She spent a brief period at the Energy Foundation before realizing she missed being closer to the policymaking process. That desire to remain connected to decision-making ultimately led her to Fearless Advocacy, where she now represents environmental and environmental justice organizations.

When Jennifer Fearing learned Liu was looking to return to a role closer to the action, she didn’t hesitate.

“Were there times where people underestimated me because, as an Asian female? Yeah, most certainly….Could I work that to my advantage sometimes? Yeah, most certainly.”

Fearing and Liu have spent much of the past 25 years crossing paths in the Capitol community.

“I felt her absence acutely,” Fearing said. “She really is someone who wielded tons of power within the Capitol and had the ear and the confidence of legislators.”

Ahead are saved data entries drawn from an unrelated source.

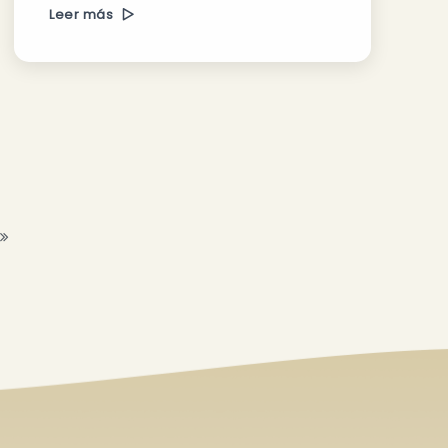
Leer más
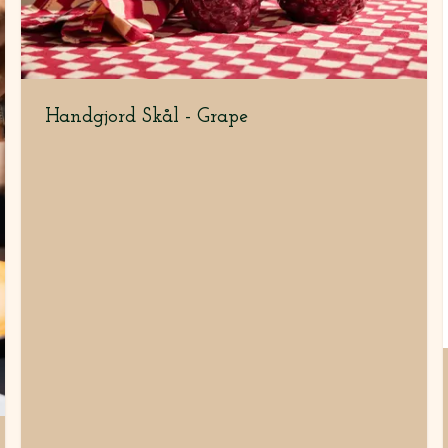
Handgjord Skål - Grape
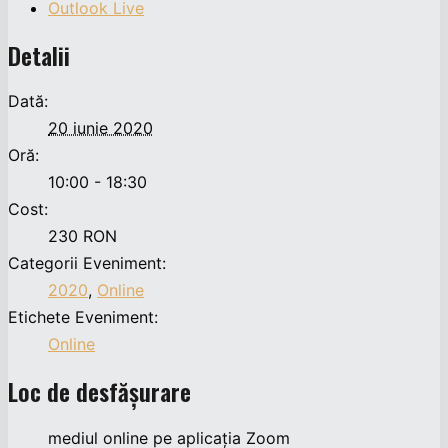
Outlook Live
Detalii
Dată:
20 iunie 2020
Oră:
10:00 - 18:30
Cost:
230 RON
Categorii Eveniment:
2020
,
Online
Etichete Eveniment:
Online
Loc de desfășurare
mediul online pe aplicația Zoom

When word spread that Liu would be joining Fearless Advocacy, the reaction from Capitol insiders was immediate.

“My favorite text was from kind of a rival I’m friendly with,” Fearing recalled. “He texted me and said, ‘Oh Jennifer, now you’re just cheating.'”

Over the years, Liu has become one of the state’s most respected environmental policy hands, earning a place on Capitol Weekly’s Top 100 in 2023. The recognition reflects a career spent largely behind the scenes, advising lawmakers, shaping policy and helping with some of the state’s most complex environmental debates.

By the time she joined Fearless Advocacy, Liu had spent more than two decades building relationships, navigating high-stakes negotiations and helping shape environmental policy from inside the Legislature.

The connection between representation and public service is also deeply personal for Liu.

Her maternal grandfather, a Chinese American businessman in Los Angeles, believed civic participation was essential to belonging.

“He was very clear with my mom that the only way Chinese Americans would be accepted in society is actually for them to be involved in politics,” Liu said.

At the time, Liu wasn’t thinking about representation when she entered public policy. She was following her curiosity. Looking back, however, she recognizes the significance of being part of a generation that broadened perceptions about who environmental advocates could be.

As Liu settled into her career, she began to recognize something she hadn’t fully appreciated at the outset: she didn’t look like many of the people traditionally associated with the environmental movement.

An Asian American woman with a background in environmental science, Liu said she was often “an unusual face” in policy discussions about climate and environmental protection.

“People often didn’t think of environmental protection as something that is important to people of color,” she said. “But it absolutely is.”

For Liu, bringing more diverse voices into environmental policymaking has never been simply about representation. Communities experience environmental burdens differently, she said, and broadening the perspectives at the table leads to better policy outcomes.

Along the way, she also became accustomed to being underestimated.

“Were there times where people underestimated me because, as an Asian female? Yeah, most certainly,” Liu said. Then she laughed. “Could I work that to my advantage sometimes? Yeah, most certainly.”

Cornwell said those who underestimated Liu often learned otherwise.

“A lot of people have underestimated Marie Liu and lived to realize the error of their ways,” she said.